→ EXCERPT PROVIDED
Member of the Legislative Assembly of Quebec for Gaspé-Nord
- In office 1962–1973
- Preceded by: Claude Jourdain
- Succeeded by: District was abolished

Personal details
- Born: April 18, 1922 Cap-Chat, Quebec
- Died: May 4, 2017 (aged 95)
- Party: Union Nationale

= François Gagnon (politician) =

Canadian politician

François Gagnon (April 18, 1922 - May 4, 2017) was a Canadian politician from Quebec.

==Background==

He was born on April 18, 1922, in Cap-Chat, Quebec, and was a public servant.

==Member of the legislature==

Gagnon won a seat to the Legislative Assembly of Quebec in the 1962 provincial election in the district of Gaspé-Nord. He supported the Union Nationale and was re-elected in the 1966 election. He was parliamentary assistant from 1966 to 1969.

==Cabinet Member==

Gagnon was appointed to the Cabinet, serving as Minister responsible for Public Works from 1969 to 1970. He was re-elected in 1970, but did not run for re-election in 1973.

==Mayor==

He was Mayor of Cap-Chat from 1976 to 1977 and from 1981 to 1985.

==Political comeback==

Gagnon considered a political comeback with the Parti Québécois in the 1976 provincial election and with the Progressive Conservatives in the 1984 federal election, but eventually declined each time.

→ PROMPT A
Name every political party mentioned in the article on François Gagnon.
→ PROMPT B
Condense the article's paragraph beginning "Gagnon won a seat to the Legislative Assembly" into a short bulleted list that keeps its main facts.
→ PROMPT C
Retype part of the article on François Gagnon. Begin at the words that contain "Gagnon won a" and stop after "1981 to 1985.".

→ Chart analysis data
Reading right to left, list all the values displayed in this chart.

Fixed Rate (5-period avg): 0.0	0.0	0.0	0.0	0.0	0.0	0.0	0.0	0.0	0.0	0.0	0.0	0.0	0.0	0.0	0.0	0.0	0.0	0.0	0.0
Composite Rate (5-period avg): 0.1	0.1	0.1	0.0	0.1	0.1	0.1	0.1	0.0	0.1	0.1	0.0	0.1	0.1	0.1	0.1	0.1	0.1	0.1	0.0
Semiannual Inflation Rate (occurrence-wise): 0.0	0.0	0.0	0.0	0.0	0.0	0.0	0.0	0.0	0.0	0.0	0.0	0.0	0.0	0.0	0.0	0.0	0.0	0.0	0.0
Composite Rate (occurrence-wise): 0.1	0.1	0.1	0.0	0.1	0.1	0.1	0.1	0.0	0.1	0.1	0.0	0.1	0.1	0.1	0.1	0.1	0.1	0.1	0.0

→ ANSWER A
- Union Nationale
- Parti Québécois
- Progressive Conservatives

→ ANSWER B
- Won the Gaspé-Nord seat in the Legislative Assembly of Quebec in the 1962 provincial election
- Supported the Union Nationale
- Re-elected in 1966
- Served as parliamentary assistant from 1966 to 1969

→ ANSWER C
Gagnon won a seat to the Legislative Assembly of Quebec in the 1962 provincial election in the district of Gaspé-Nord. He supported the Union Nationale and was re-elected in the 1966 election. He was parliamentary assistant from 1966 to 1969.

==Cabinet Member==

Gagnon was appointed to the Cabinet, serving as Minister responsible for Public Works from 1969 to 1970. He was re-elected in 1970, but did not run for re-election in 1973.

==Mayor==

He was Mayor of Cap-Chat from 1976 to 1977 and from 1981 to 1985.